**What this task involves**
Repeat the data that follows verbatim. Images are not part of the copy.

**Provided material**
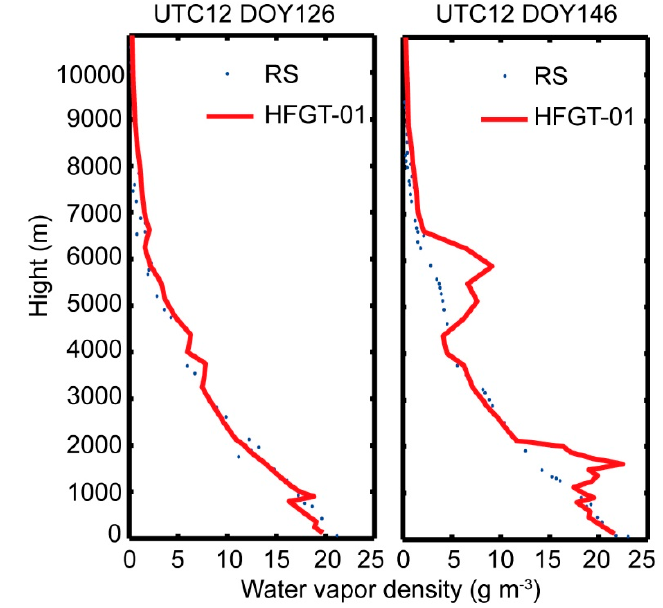
Figure 11. Water vapor profiles (red curves) obtained from HFGT-01 compare against that of radiosonde data (RS) (blue points) on DOY 126 and DOY 146.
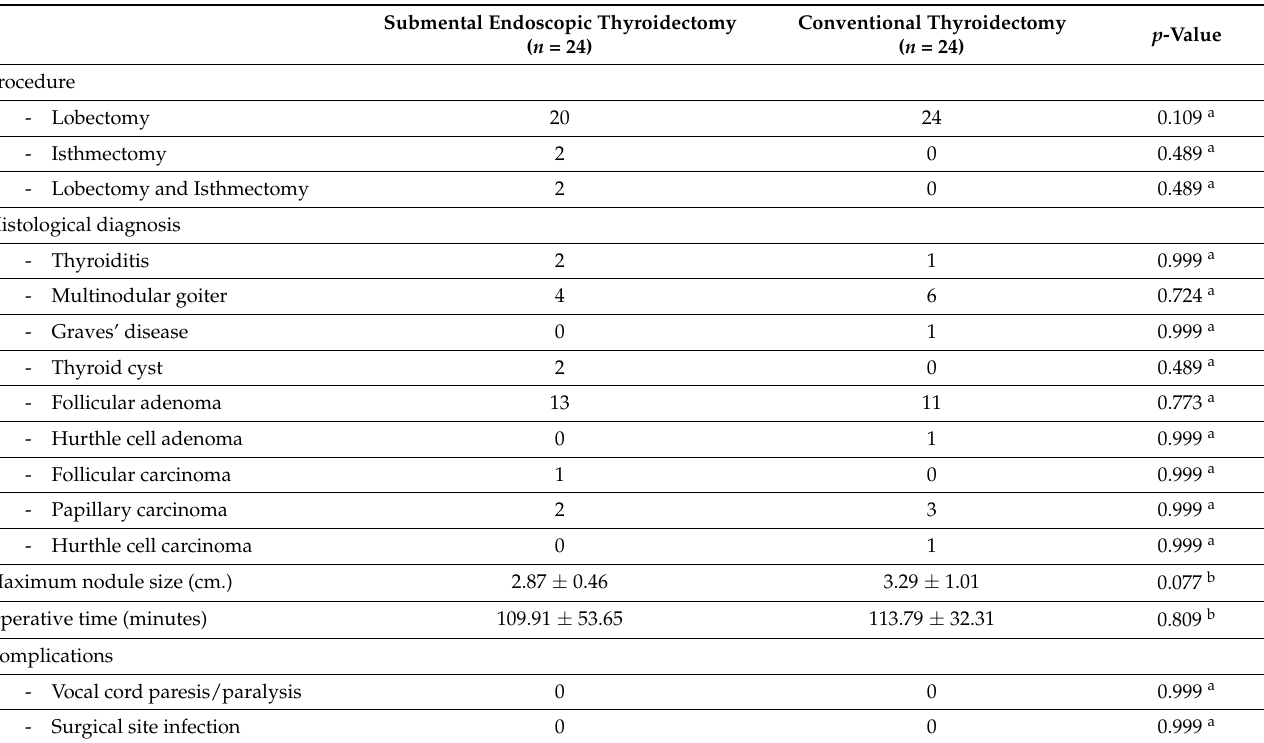
Table 2. Operative details.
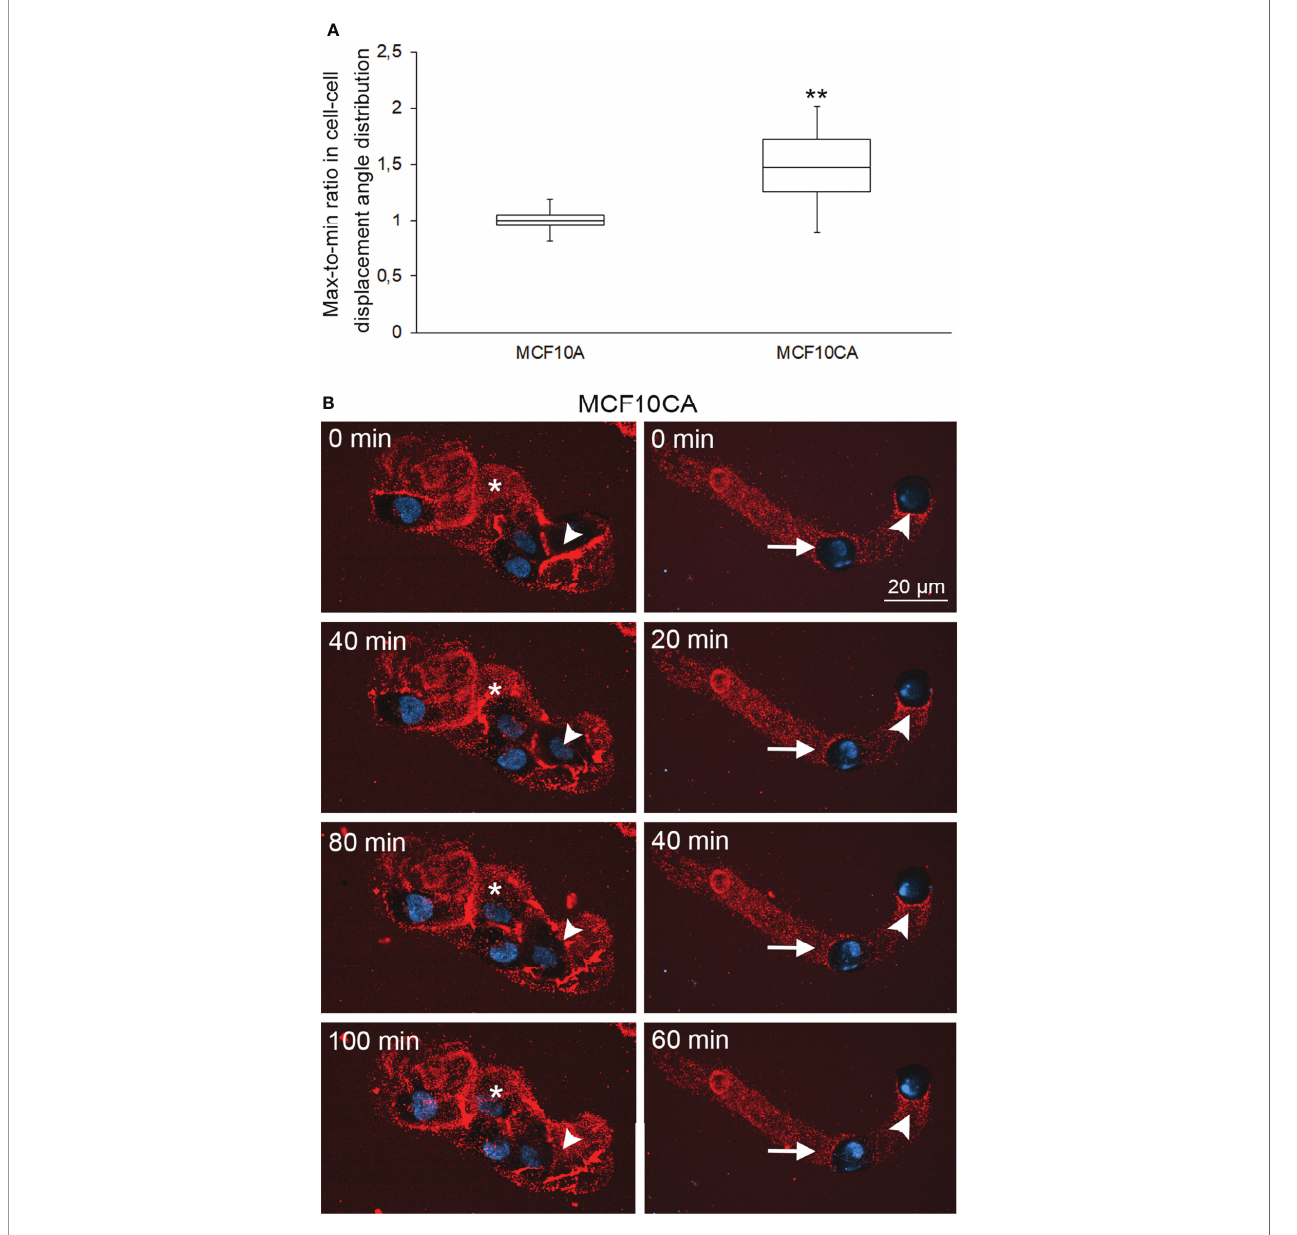
FIGURE 5 | Collective cell motion is more coordinated in cancer cells than in normal cells. Whisker and box plot showing the distribution of correlation index (CI) for MCF10A (left) and MCF10CA (right) cells (A) . Plots were constructed using data from 11 FOVs from 2 experiments for each cell type, totalizing several hundreds of cells. The CI of each FOV was normalized to the median CI of normal cells for the same experiment. **: Wilcoxon rank-text p-value p=0.0151. Two examples of collective migration of live MCF10CA cells along trails are shown in (B) . Asterisks (*) indicate the hyaluronan-rich area that the migrating cell follows, and arrowheads show the trail that a moving cell leaves behind (left panel in B and Supplementary Movie 2 ). The right panel in B and Supplementary Movie 2 show an example of leader-follower behavior, where the original position (0 min) of the leader cell is indicated by an arrowhead and the follower cell by an arrow. Red = hyaluronan and blue =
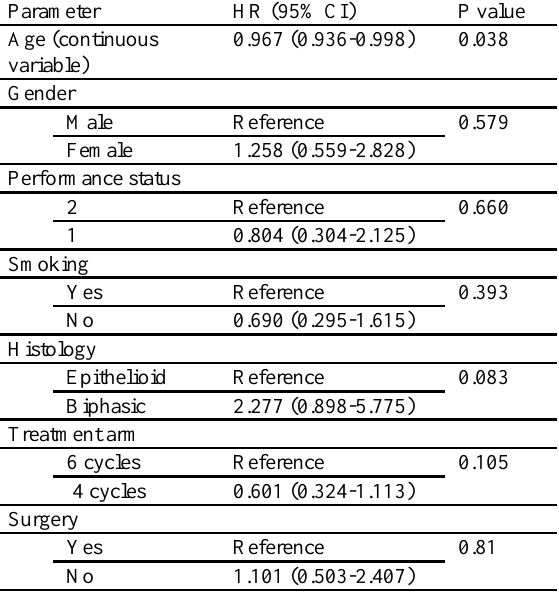
Table 2: Multivariate Cox regression analysis of factors affecting overall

**Solution below**
Figure 11. Water vapor profiles (red curves) obtained from HFGT-01 compare against that of radiosonde data (RS) (blue points) on DOY 126 and DOY 146.
Table 2. Operative details.
FIGURE 5 | Collective cell motion is more coordinated in cancer cells than in normal cells. Whisker and box plot showing the distribution of correlation index (CI) for MCF10A (left) and MCF10CA (right) cells (A) . Plots were constructed using data from 11 FOVs from 2 experiments for each cell type, totalizing several hundreds of cells. The CI of each FOV was normalized to the median CI of normal cells for the same experiment. **: Wilcoxon rank-text p-value p=0.0151. Two examples of collective migration of live MCF10CA cells along trails are shown in (B) . Asterisks (*) indicate the hyaluronan-rich area that the migrating cell follows, and arrowheads show the trail that a moving cell leaves behind (left panel in B and Supplementary Movie 2 ). The right panel in B and Supplementary Movie 2 show an example of leader-follower behavior, where the original position (0 min) of the leader cell is indicated by an arrowhead and the follower cell by an arrow. Red = hyaluronan and blue =
Table 2: Multivariate Cox regression analysis of factors affecting overall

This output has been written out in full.